We studied diabetic central neuropathy(DCN) that is not well-known neurologic disorder, for confirming its existence and then presenting objective diagnostic criteria and methods. Thirty-six diabetics(NIDDM: 30, IDDM: 6), mean age 53.1 years, 21 males and 15 females, were compared with 36 controls, mean age 51.5 years, 18 males and 18 females, electrophysiologically. First, we diagnosed peripheral polyneuropathy(PN) in diabetics by means of Diabetic Neuropathy Staging(DNS) developed at the University of Michigan and classified diabetics into two groups; group I indicates diabetics with PN, group II diabetics without PN. Second, we studied central(cortico-cervical and cortico-lumbar) motor conduction time(CMCT) by means of magnetic motor-evoked potentials(MEP) and central somatosensory conduction time by means of somatosensory-evoked potentials(SEP) stimulating on median and posterior tibial nerves.

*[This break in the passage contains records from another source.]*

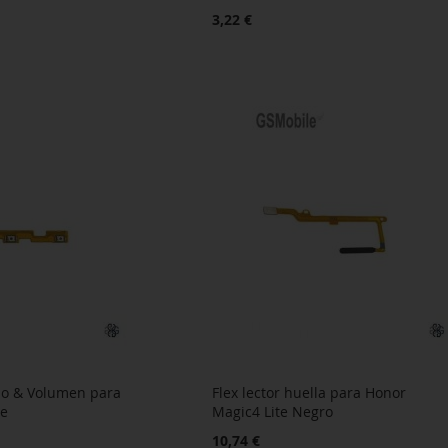
3,22 €
do & Volumen para
Flex lector huella para Honor
te
Magic4 Lite Negro
10,74 €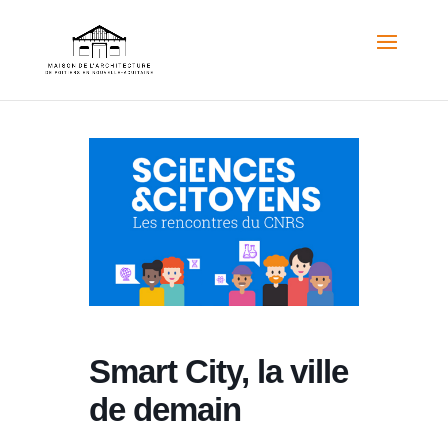
Smart City, la ville
de demain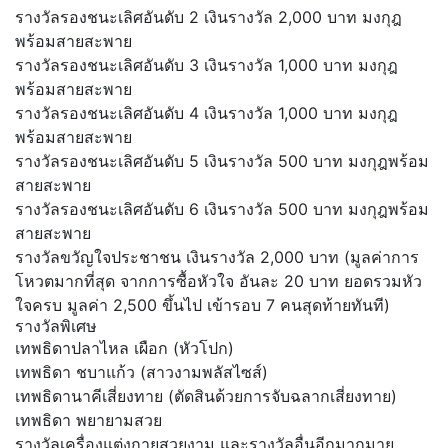
รางวัลรองชนะเลิศอันดับ 2 เงินรางวัล 2,000 บาท มงกุฎ
พร้อมสายสะพาย
รางวัลรองชนะเลิศอันดับ 3 เงินรางวัล 1,000 บาท มงกุฎ
พร้อมสายสะพาย
รางวัลรองชนะเลิศอันดับ 4 เงินรางวัล 1,000 บาท มงกุฎ
พร้อมสายสะพาย
รางวัลรองชนะเลิศอันดับ 5 เงินรางวัล 500 บาท มงกุฎพร้อม
สายสะพาย
รางวัลรองชนะเลิศอันดับ 6 เงินรางวัล 500 บาท มงกุฎพร้อม
สายสะพาย
รางวัลขวัญใจประชาชน เงินรางวัล 2,000 บาท (มูลค่าการ
โหวตมากที่สุด จากการซื้อหัวใจ อันละ 20 บาท ยอดรวมหัว
ใจครบ มูลค่า 2,500 ขึ้นไป เข้ารอบ 7 คนสุดท้ายทันที)
รางวัลพิเศษ
เทพธิดาปลาไหล เผือก (หัวโปก)
เทพธิดา ชบาแก้ว (สาวงามพลัสไซส์)
เทพธิดานาคีเสี่ยงทาย (ตัดสินด้วยการจับฉลากเสี่ยงทาย)
เทพธิดา พยายามสวย
รางวัลเครื่องแต่งกายสวยงาม และรางวัลอื่นอีกมากมาย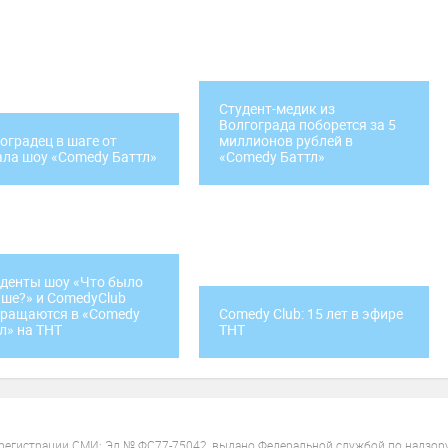
Студент-медик из
Волгограда поборется за 5
оградец в шаге от
миллионов рублей в
ла шоу «Comedy Баттл»
«Comedy Баттл»
денты шоу «Что было
ше?» и ComedyClub
вращаются в «Comedy
Comedy Club: 15 лет в эфире
л» на ТНТ
ТНТ
 регистрации СМИ: Эл № ФС77-75042, выдано Федеральной службой по надзор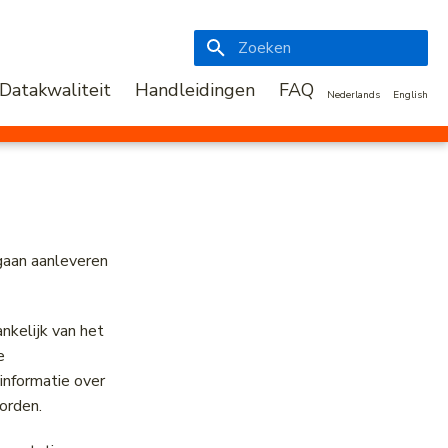
Zoeken initialiseren
Datakwaliteit
Handleidingen
FAQ
Nederlands
English
 gaan aanleveren
nkelijk van het
e
informatie over
orden.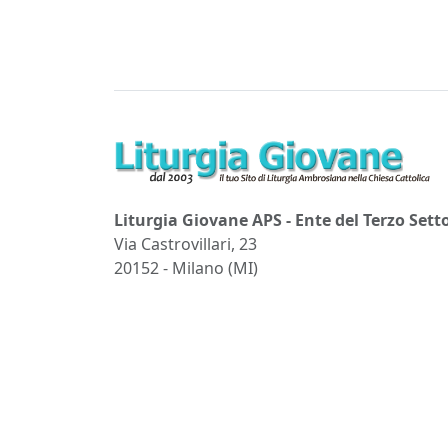
Liturgia Giovane APS - Ente del Terzo Sett
Via Castrovillari, 23
20152 - Milano (MI)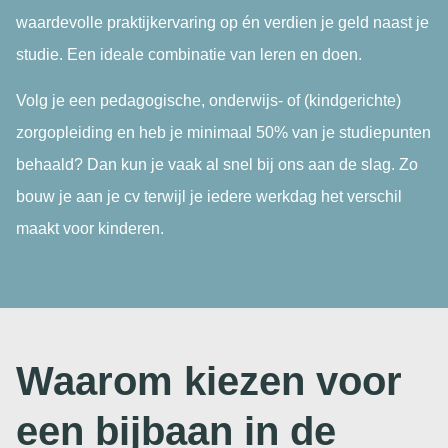
waardevolle praktijkervaring op én verdien je geld naast je
studie. Een ideale combinatie van leren en doen.
Volg je een pedagogische, onderwijs- of (kindgerichte)
zorgopleiding en heb je minimaal 50% van je studiepunten
behaald? Dan kun je vaak al snel bij ons aan de slag. Zo
bouw je aan je cv terwijl je iedere werkdag het verschil
maakt voor kinderen.
Waarom kiezen voor
een bijbaan in de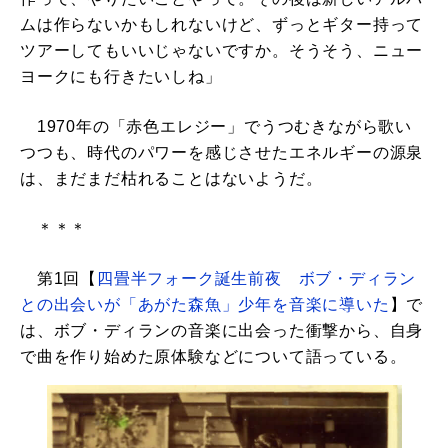
ムは作らないかもしれないけど、ずっとギター持って
ツアーしてもいいじゃないですか。そうそう、ニュー
ヨークにも行きたいしね」
1970年の「赤色エレジー」でうつむきながら歌い
つつも、時代のパワーを感じさせたエネルギーの源泉
は、まだまだ枯れることはないようだ。
＊＊＊
第1回【
四畳半フォーク誕生前夜 ボブ・ディラン
との出会いが「あがた森魚」少年を音楽に導いた
】で
は、ボブ・ディランの音楽に出会った衝撃から、自身
で曲を作り始めた原体験などについて語っている。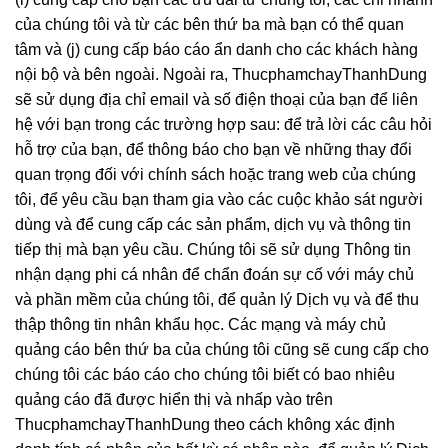
của chúng tôi và từ các bên thứ ba mà bạn có thể quan
tâm và (j) cung cấp báo cáo ẩn danh cho các khách hàng
nội bộ và bên ngoài. Ngoài ra, ThucphamchayThanhDung
sẽ sử dụng địa chỉ email và số điện thoại của bạn để liên
hệ với bạn trong các trường hợp sau: để trả lời các câu hỏi
hỗ trợ của bạn, để thông báo cho bạn về những thay đổi
quan trọng đối với chính sách hoặc trang web của chúng
tôi, để yêu cầu bạn tham gia vào các cuộc khảo sát người
dùng và để cung cấp các sản phẩm, dịch vụ và thông tin
tiếp thị mà bạn yêu cầu. Chúng tôi sẽ sử dụng Thông tin
nhận dạng phi cá nhân để chẩn đoán sự cố với máy chủ
và phần mềm của chúng tôi, để quản lý Dịch vụ và để thu
thập thông tin nhân khẩu học. Các mạng và máy chủ
quảng cáo bên thứ ba của chúng tôi cũng sẽ cung cấp cho
chúng tôi các báo cáo cho chúng tôi biết có bao nhiêu
quảng cáo đã được hiển thị và nhấp vào trên
ThucphamchayThanhDung theo cách không xác định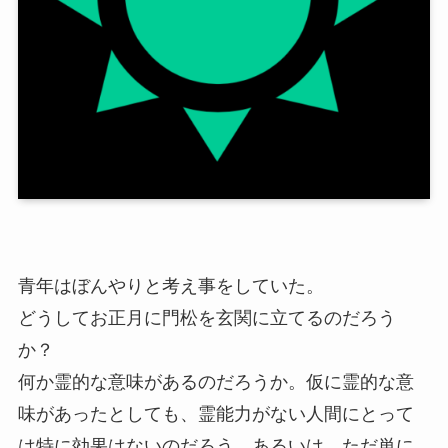
青年はぼんやりと考え事をしていた。
どうしてお正月に門松を玄関に立てるのだろう
か？
何か霊的な意味があるのだろうか。仮に霊的な意
味があったとしても、霊能力がない人間にとって
は特に効果はないのだろう。あるいは、ただ単に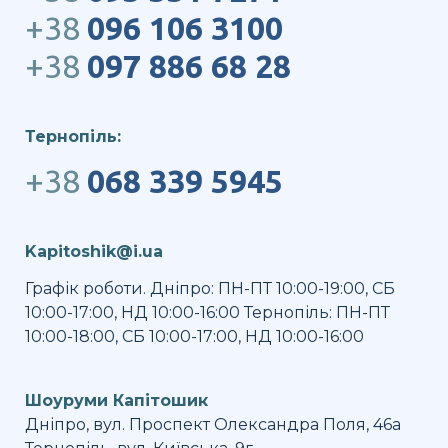
+38
096 106 3100
+38
097 886 68 28
Тернопіль:
+38
068 339 5945
Kapitoshik@i.ua
Графік роботи. Дніпро: ПН-ПТ 10:00-19:00, СБ
10:00-17:00, НД 10:00-16:00 Тернопіль: ПН-ПТ
10:00-18:00, СБ 10:00-17:00, НД 10:00-16:00
Шоуруми Капітошик
Дніпро, вул. Проспект Олександра Поля, 46а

There were no significant differences(p>0.05) statistically in cortico-cervical CMCT between diabetics and controls. There were significantly more prolonged(p<0.01) in cortico-lumbar CMCT between diabetics and controls. In median nerve-evoked 3-channel SEP, N13-N20(cortico-cervical) interpeak latency was significantly more prolonged(p<0.01) in diabetics than controls. In tibial nerve-evoked 2-channel SEP, P38-N22(cortico-lumbar) interpeak latency was significantly more prolonged(p<0.01) in diabetics than controls. In 30 patients(83.3%) of 36 diabetics, the study revealed central conduction delay in view of that above 2 or more abnormalities representing central conduction delay, that is, central neuropathy. In 10 patients(33.3%, M:7, F:3) of diabetics with central neuropathy(30 patients), even though they had no PN, central conduction delay was revealed.

Conclusively, in view of representing central conduction delay in 83.3% of patients, we believe that more active evaluations are needed in diabetics representing nonspecific central neurologic symptoms, for example, psychomotor slowing or cognitive dysfunctions, and MEP and SEP are useful in diagnosing DCN.